- SOURCE EXTRACT -

So my comments are on Page 15, the 2014 thoughts and initiatives. On the top of that chart is a recap of our Investor Day, long-term growth goal, for those of you who didn’t participate in that last year given the changes over the last three or four years and the changes in the environment through our long range planning process, we took a look at how we thought we could perform over a longer period of time given the environment over the last four years. What we did at that point is lower our long-term growth targets to something that we thought was more realistic of the types of market share gains and operating leverage that we could gain in a more competitive environment like this. We stated then and would reiterate now that, that plan assumes that margins will fluctuate, but it also assumes margin stabilization from the previous periods. When we communicated this plan last fall, we did not anticipate the more aggressive margin compression that we have experienced towards the tail end of ‘13 nor did we contemplate the lost business in the sourcing division. So, we still believe in that long-term growth target. We still believe that, that is our benchmark and a reasonable goal for the longer term next 5 to 10 years of C.H. Robinson performance, but results will fluctuate and margins will fluctuate and during periods of time where we have contraction, it will be difficult or we won’t be able to achieve those goals. So well, we still believe in that long-term growth target. The next bullet point talks about the fact that similar to the fourth quarter of 2013 our net revenues have decreased in January of 2014. We do not have our books closed yet and we do not…

Tim Gagnon

Management

Thank you, John. Let me first start by thanking all of the analysts and investors for taking the time to submit questions. We received a lot of great questions and we will do our best to get through as many as we can in the time allotted. John and Chad will kind of share in the duties to respond to the questions and I will facilitate by first asking the question and then either John or Chad will respond. So we will get right into that now. And the first question is for John and it relates to headcount. So why does headcount still need to go up at such a rapid pace relative to net revenue? How long does that continue, our employees beginning to get somewhat disgruntled with the pay for performance incentive comp structure due to recent performance? And has that lead to higher turnover? So, a lot there.

[Chart analysis data]
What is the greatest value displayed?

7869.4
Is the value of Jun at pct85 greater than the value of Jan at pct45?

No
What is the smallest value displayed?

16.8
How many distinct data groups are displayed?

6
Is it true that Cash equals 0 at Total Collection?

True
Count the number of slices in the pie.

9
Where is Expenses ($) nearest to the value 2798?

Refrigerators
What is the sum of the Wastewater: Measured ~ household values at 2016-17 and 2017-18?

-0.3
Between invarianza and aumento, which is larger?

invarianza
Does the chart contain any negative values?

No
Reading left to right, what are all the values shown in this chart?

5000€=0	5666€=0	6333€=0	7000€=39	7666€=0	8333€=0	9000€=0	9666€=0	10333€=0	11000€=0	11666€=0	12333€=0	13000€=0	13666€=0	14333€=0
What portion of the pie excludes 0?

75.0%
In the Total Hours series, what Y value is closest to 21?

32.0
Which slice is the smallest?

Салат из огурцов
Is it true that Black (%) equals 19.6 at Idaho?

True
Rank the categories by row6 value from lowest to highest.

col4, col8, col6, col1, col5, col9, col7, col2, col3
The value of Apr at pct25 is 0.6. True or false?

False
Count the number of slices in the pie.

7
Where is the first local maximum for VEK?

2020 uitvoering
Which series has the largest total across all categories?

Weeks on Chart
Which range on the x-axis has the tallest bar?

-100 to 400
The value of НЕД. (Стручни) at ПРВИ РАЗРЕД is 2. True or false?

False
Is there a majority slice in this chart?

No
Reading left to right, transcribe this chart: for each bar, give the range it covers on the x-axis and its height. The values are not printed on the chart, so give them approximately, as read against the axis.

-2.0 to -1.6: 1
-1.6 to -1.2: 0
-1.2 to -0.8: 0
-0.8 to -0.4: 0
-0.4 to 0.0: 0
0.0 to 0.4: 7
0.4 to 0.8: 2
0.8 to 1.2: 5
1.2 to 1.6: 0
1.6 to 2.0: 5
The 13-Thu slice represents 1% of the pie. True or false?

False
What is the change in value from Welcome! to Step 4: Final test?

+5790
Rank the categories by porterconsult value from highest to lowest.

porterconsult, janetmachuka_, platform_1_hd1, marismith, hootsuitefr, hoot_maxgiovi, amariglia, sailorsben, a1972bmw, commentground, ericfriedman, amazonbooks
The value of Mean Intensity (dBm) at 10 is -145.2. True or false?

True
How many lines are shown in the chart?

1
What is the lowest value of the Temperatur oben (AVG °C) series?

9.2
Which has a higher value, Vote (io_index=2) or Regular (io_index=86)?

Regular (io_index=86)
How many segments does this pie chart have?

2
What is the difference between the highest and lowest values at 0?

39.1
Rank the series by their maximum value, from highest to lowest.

- CHECK YOUR UNDERSTANDING -
1. Name every person who is referred to by name in the earnings call transcript.
2. Answer these questions from the earnings call transcript:
(a) On which page do the 2014 thoughts and initiatives appear?
(b) Over what span of years does the speaker call the long-term growth target a reasonable goal?
(c) In which division was business lost?
3. Carry on the earnings call transcript from the point where it stops.
The lines above are drawn from a separate source and are unrelated to the earnings call transcript.

- TASK RESULTS -
1. Tim Gagnon, John, Chad

2.
(a) Page 15
(b) The next 5 to 10 years
(c) The sourcing division

3.
John Wiehoff

Operator

Okay. So, some of this was covered in the prepared comments with the fact that we have been doing over the last couple of years what we have done for the majority of time, which is to look at our headcounts, investments largely in correlation to volume while we have always had productivity initiatives and we have as many today as we ever have. Our historic benchmark looked at headcount and staffing additions highly correlated to volume. As I stated in the comments, we do have a different approach to that during 2014. It’s not without risk. We have to drive market share gains and productivity in the network and obviously we want to be smart about the balance of that. So the tradeoffs between market share and investing in the network and adding resources to go after it versus margin and productivity is something that we struggle with everyday, but we are taking a different approach going into 2014. To the question of employees with variable comp and incentive pay and is that causing turnover or morale issues, I don’t think our industry is unique in the standpoint that expecting more with less has put some strain on our workforce. And as I mentioned earlier the variable pay and pay for performance culture that we have does create tension in our network around the fact that people are working as hard as they ever have and in many cases making less money for it. I think that’s just a reflection of the times. Statistically, I don’t, our turnover has not accelerated, although anybody who is involved in any service business you know that it’s more about which turnover you are having and are you keeping the right people those who are still on the bus motivated with the right morale. And it’s a challenge that we have to manage just like every other business that is going through margin compression and productivity expectations. But this company has a very strong culture of pay for performance. We all understand it. We are all part of it, and its just one of the risks of the business that we will have to continue to manage.

Tim Gagnon

Management

Thanks John. Second question is for Chad. Does CHRW have any meaningful cost levers remaining to pull? Is it possible to drive further cost from the network or does further margin improvement now depend on volume increases and pricing?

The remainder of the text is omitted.